HSF’s 12-month outlook has predicted that 2017 will be the year that global regulators lean on artificial intelligence and biometric tools to strengthen enforcement powers.
According to HSF's Australian head of disputes Luke Hastings (pictured), artificial intelligence and biometric processes will significantly improve the capability of authorities to collect, analyse and respond to data.
He believes that the regulators’ ability to predict and detect anomalies in the financial space will also benefit from these new technologies.
“Regulators will demand more information and move closer to real-time surveillance. [They] have been playing catch-up with technology advancements but this will change in 2017,” Mr Hastings said.
He suggested that more stringent compliance standards will mean increased burdens for businesses, with the situation expected to affect companies worldwide.
In particular, cross-border operations can expect challenges dealing with the different investigation and enforcement approaches in each jurisdiction, Mr Hastings said. He used the example of breach reporting penalties, and how the standards of the Australian Securities and Investments Commission (ASIC) differ from the more stringent bar set by the equivalent authority in Hong Kong.
Global regulatory discrepancies will also be swayed by the entry of US President-elect Donald Trump onto the world stage, according to Mr Hastings.
“We expect to see a further divergence in strategy between US regulators and their global counterparts,” he said.
He explained that the new focus on deregulation in the US and the possibility of commercial and investment banking separation with the reintroduction of the Glass-Steagall Act are likely to result in greater regulatory disharmony around the world.

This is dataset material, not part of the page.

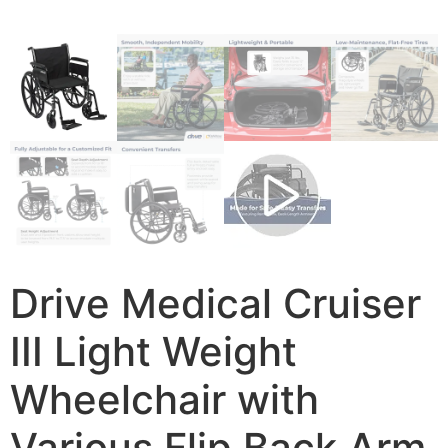
Drive Medical Cruiser
III Light Weight
Wheelchair with
Various Flip Back Arm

The report also warned that ASIC will turn its focus to company culture, with HSF partner Andrew Eastwood saying the body will look to culture as “an early warning sign for potential misconduct”.
“There is some political impetus for poor corporate culture to be prosecuted,” Mr Hastings said.
This is expected to be the case, even though there have been some moves away from introducing direct enforcement action for ‘bad culture’ in companies, he said.
“ASIC is expected to seek a significant increase in its enforcement abilities and the penalties it has available. We predict the regulator will succeed in its push for an increase in penalties in 2017.
“In addition, we expect ASIC will seek to significantly widen breach reporting obligations,” Mr Hastings said.
HSF released Financial Services Regulation Insights – 2017 Outlook last week.